Earlier this month, the award-winning poet and commentator Javier Sicilia rallied at the main plaza in Cuernavaca and appealed directly to the drug lords “to return to your codes, where civilians are not touched, where civilians are sacred, where children are sacred.”

Sicilia’s 24-year-old son was found dead in March. His body and four others were stuffed into a compact car, their faces, wrists and ankles wrapped in tape, victims of suffocation. Next to the corpses was a message that read: “This happened to you for making anonymous calls to the military” and was signed “the Gulf Cartel.”

Young recruits

Children as young as 10 have been employed by crime gangs to watch over street corners or sell drugs, and in some cases to kill. In December, Mexican authorities arrested a 14-year-old boy who allegedly confessed that he worked as an assassin for $250 a week.

Edgar Jimenez Lugo told reporters that a drug trafficking gang kidnapped him when he was 11. “I participated in four executions. I was drugged. They said they would kill me,” he said.

Here in San Luis Potosi, violence between the La Familia cartel and ruthless Zetas group has roiled the once-quiet streets. People familiar with the latest murder of a child said the killers came looking for a rival. They didn’t find him — but they found his family.
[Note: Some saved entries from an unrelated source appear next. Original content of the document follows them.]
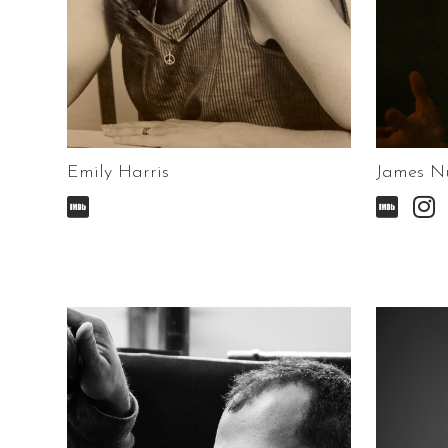
Emily Harris
James N


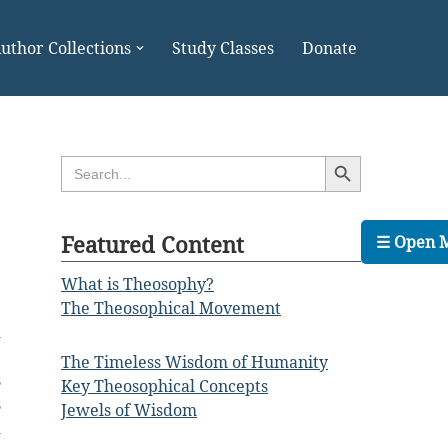
uthor Collections
Study Classes
Donate
Search Button
Search
for:
Featured Content
☰ Open 
What is Theosophy?
The Theosophical Movement
d
e
The Timeless Wisdom of Humanity
s
Key Theosophical Concepts
s
Jewels of Wisdom
d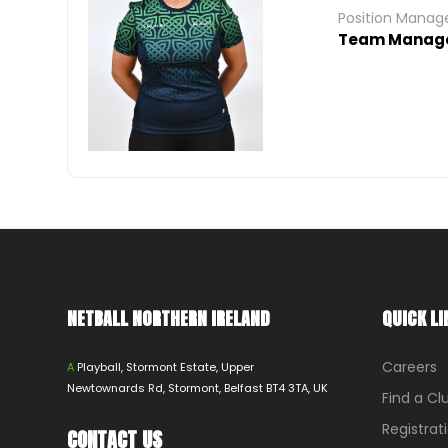
Position Mana
Team Manag
NETBALL NORTHERN IRELAND
QUICK LI
Careers
A
Playball, Stormont Estate, Upper
Newtownards Rd, Stormont, Belfast BT4 3TA, UK
Find a Cl
Registrat
CONTACT US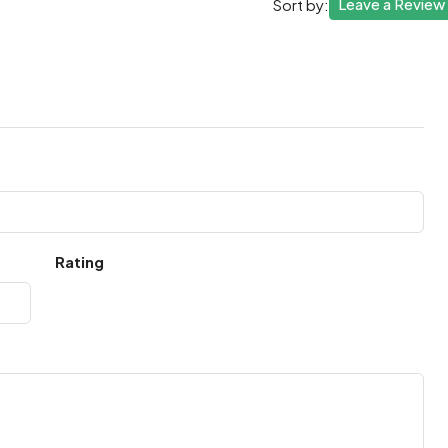
Leave a Review
Sort by:
Rating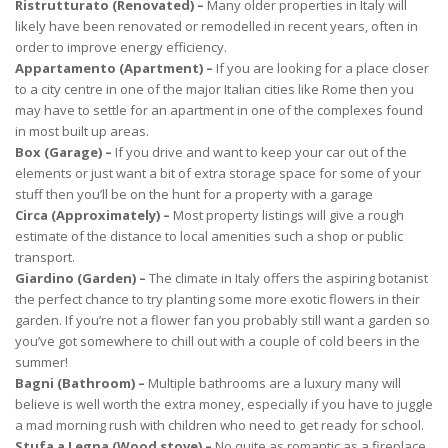
Ristrutturato (Renovated) –
Many older properties in Italy will
likely have been renovated or remodelled in recent years, often in
order to improve energy efficiency.
Appartamento (Apartment) –
If you are looking for a place closer
to a city centre in one of the major Italian cities like Rome then you
may have to settle for an apartment in one of the complexes found
in most built up areas.
Box (Garage) –
If you drive and want to keep your car out of the
elements or just want a bit of extra storage space for some of your
stuff then you’ll be on the hunt for a property with a garage
Circa (Approximately) –
Most property listings will give a rough
estimate of the distance to local amenities such a shop or public
transport.
Giardino (Garden) –
The climate in Italy offers the aspiring botanist
the perfect chance to try planting some more exotic flowers in their
garden. If you’re not a flower fan you probably still want a garden so
you’ve got somewhere to chill out with a couple of cold beers in the
summer!
Bagni (Bathroom) –
Multiple bathrooms are a luxury many will
believe is well worth the extra money, especially if you have to juggle
a mad morning rush with children who need to get ready for school.
Stufa a Legna (Wood stove) –
No quite as romantic as a fireplace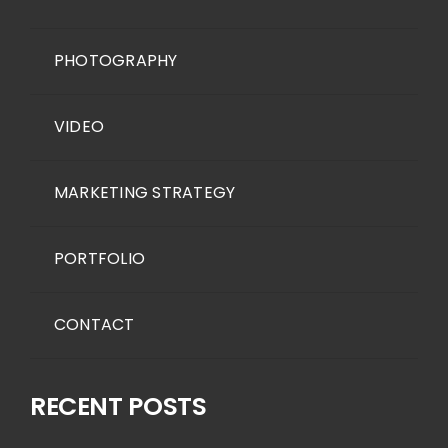
PHOTOGRAPHY
VIDEO
MARKETING STRATEGY
PORTFOLIO
CONTACT
RECENT POSTS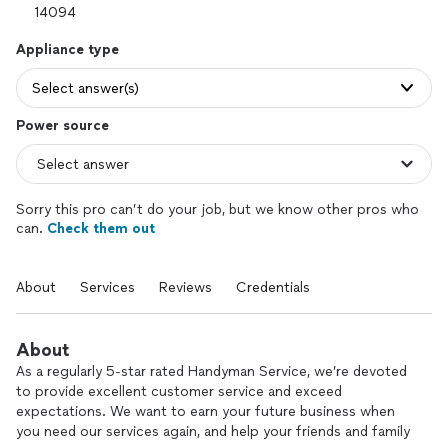
Appliance type
Select answer(s)
Power source
Sorry this pro can’t do your job, but we know other pros who
can.
Check them out
About
Services
Reviews
Credentials
About
As a regularly 5-star rated Handyman Service, we’re devoted
to provide excellent customer service and exceed
expectations. We want to earn your future business when
you need our services again, and help your friends and family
“What malice, to kill the little girl,” said a neighbor whose children had played with Scarlett. He shook his head. “It’s incredible.”

Neighbors said the family worked hard. The little girl’s grandmother took in laundry. Her parents flipped hamburgers nearby.

Experts worry about the public health consequences of such violence. Schoolchildren in Michoacan were asked to create art for a contest commemorating the Mexican bicentennial, depicting scenes from everyday life in “the Mexico I live in.”

In late March, educators published a book of children’s drawings, which included a drug tough throwing a grenade at a federal policeman and a man being shot in the stomach with an automatic weapon.